I don’t normally bother to dissect silly op-eds, but this one by Jonathan Zimmerman, a historian at NYU, merits attention because it is part of a broader campaign of obfuscation. Start with the title: “Beheading has a multicultural past.” Perhaps, but–to make a blindingly obvious point–it’s the present we are worried about.
Nevertheless, let’s follow Mr. Zimmerman’s logic. He begins by positing that Americans are horrified by ISIS’s beheading of journalists and others, and are fighting ISIS as a consequence. But, he implies, that is an irrational reaction, because decapitation has a long history:
In 1623, just two years after Native Americans and Pilgrims dined together at the first Thanksgiving, Pilgrim commander Myles Standish decapitated an enemy Indian chieftain and impaled his head on a pike outside of the Plymouth fort.
Zimmerman goes on to describe beheadings carried out by the ancient Celts, the French revolutionaries–the guillotine wasn’t finally abolished in France until 1977!–the British fighting the Scots, and singular incidents of decapitations by American soldiers–one Japanese soldier in 1945, and one Iraqi soldier in 1991.
Not only that, Zimmerman writes, but two of our allies in the fight against ISIS, Saudi Arabia and the Free Syrian Army, have been known to decapitate convicts or prisoners. But they are, of course, Muslims. And one must be extremely myopic not to recognize that in the modern world, beheadings are overwhelmingly a feature of the Muslim world. I assume this is because they are spoken well of in the Koran. Sure, even in America the occasional head might get separated from the shoulders, like the headless body in a topless bar. But it would be a stretch to say that beheading is a steady feature of Western culture.
Some have argued about whether Nolen’s beheading was an act of terrorism.

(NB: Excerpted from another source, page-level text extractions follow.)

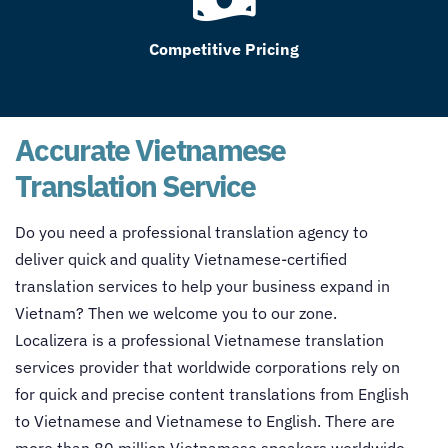
Competitive Pricing
Accurate Vietnamese
Translation Service
Do you need a professional translation agency to
deliver quick and quality Vietnamese-certified
translation services to help your business expand in
Vietnam? Then we welcome you to our zone.
Localizera is a professional Vietnamese translation
services provider that worldwide corporations rely on
for quick and precise content translations from English
to Vietnamese and Vietnamese to English. There are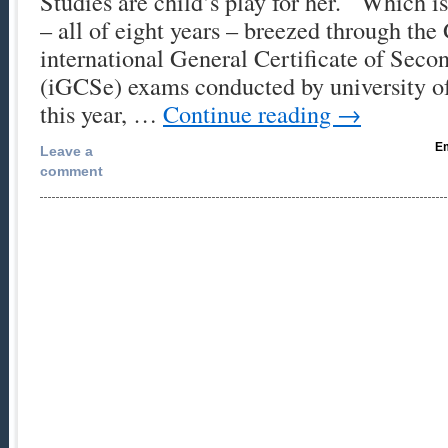
Studies are child’s play for her. Which is
– all of eight years – breezed through th
international General Certificate of Seco
(iGCSe) exams conducted by university o
this year, …
Continue reading
→
Em
Leave a
comment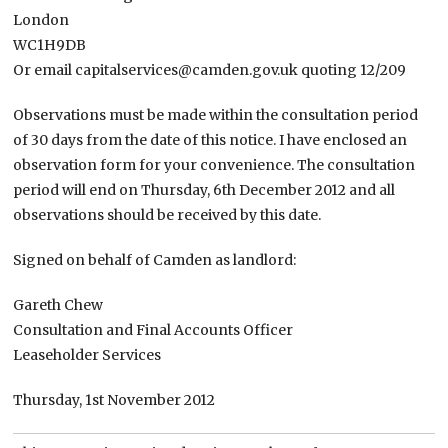
London
WC1H9DB
Or email capitalservices@camden.gov.uk quoting 12/209
Observations must be made within the consultation period
of 30 days from the date of this notice. I have enclosed an
observation form for your convenience. The consultation
period will end on Thursday, 6th December 2012 and all
observations should be received by this date.
Signed on behalf of Camden as landlord:
Gareth Chew
Consultation and Final Accounts Officer
Leaseholder Services
Thursday, 1st November 2012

I don’t think it was; to my knowledge, there is no evidence of a political motive. But that is the wrong question, in my view: it certainly was an Islamic murder. Nolen is reminiscent of Muzzammil Hassan, the government-funded moderate who “founded Bridges TV … to counter anti-Islam stereotypes,” and in 2009beheaded his estranged wife.

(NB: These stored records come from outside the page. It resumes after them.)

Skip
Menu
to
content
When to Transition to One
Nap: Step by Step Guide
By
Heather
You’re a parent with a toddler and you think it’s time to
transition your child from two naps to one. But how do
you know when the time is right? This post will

Are Nolen and Hassan latter-day Myles Standishes? Not exactly. Standish killed an enemy warrior, cut off his head and paraded it on a pike. By today’s standards, that was bad form. But he didn’t saw the head off a living, middle-aged lady who had done him no harm, nor would he have dreamed of doing so.
Zimmerman concludes:
Condemning ISIL, Obama said it “forces us to look into the heart of darkness.” The allusion was to Joseph Conrad’s classic 1899 novel, in which a deranged white colonist in Africa erects human heads on the fence around his house.To Conrad, writing at the height of imperialism, the heads showed how whites could regress into the barbarism of the lesser races.

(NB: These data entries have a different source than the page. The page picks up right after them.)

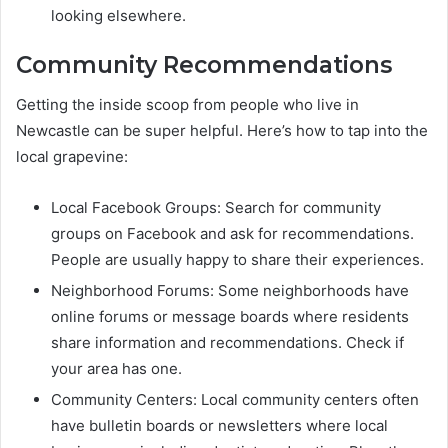
looking elsewhere.
Community Recommendations
Getting the inside scoop from people who live in
Newcastle can be super helpful. Here’s how to tap into the
local grapevine:
Local Facebook Groups: Search for community
groups on Facebook and ask for recommendations.
People are usually happy to share their experiences.
Neighborhood Forums: Some neighborhoods have
online forums or message boards where residents
share information and recommendations. Check if
your area has one.
Community Centers: Local community centers often
have bulletin boards or newsletters where local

I am not a Conrad scholar, but I’m pretty sure that’s not quite what he had in mind.
Today, we know better — or we should.The savagery that you see on those YouTube videos isn’t just in ISIL, or in some other enemy that you fear and despise. It’s in you too.
Well, no, actually it isn’t. I am proud to say that I have never yet beheaded anyone, and it is unlikely that I will ever do so.
Zimmerman’s op-ed is one foot soldier in an army of political correctness. His theme is in the “Who you gonna believe, me or your lying eyes?” category. You’ve been watching the news, and you think there may be something sinister going on with all of these beheadings by Muslims? Forget it, dude–it’s multicultural! The Pilgrims did it too! If you wonder about the treatment of women under Islam, or the lack of intellectual progress in Muslim countries, or the extermination or suppression of adherents of other faiths, you will be met by a similar blizzard of misdirection. Sometimes newspapers inform, and sometimes they merely obfuscate.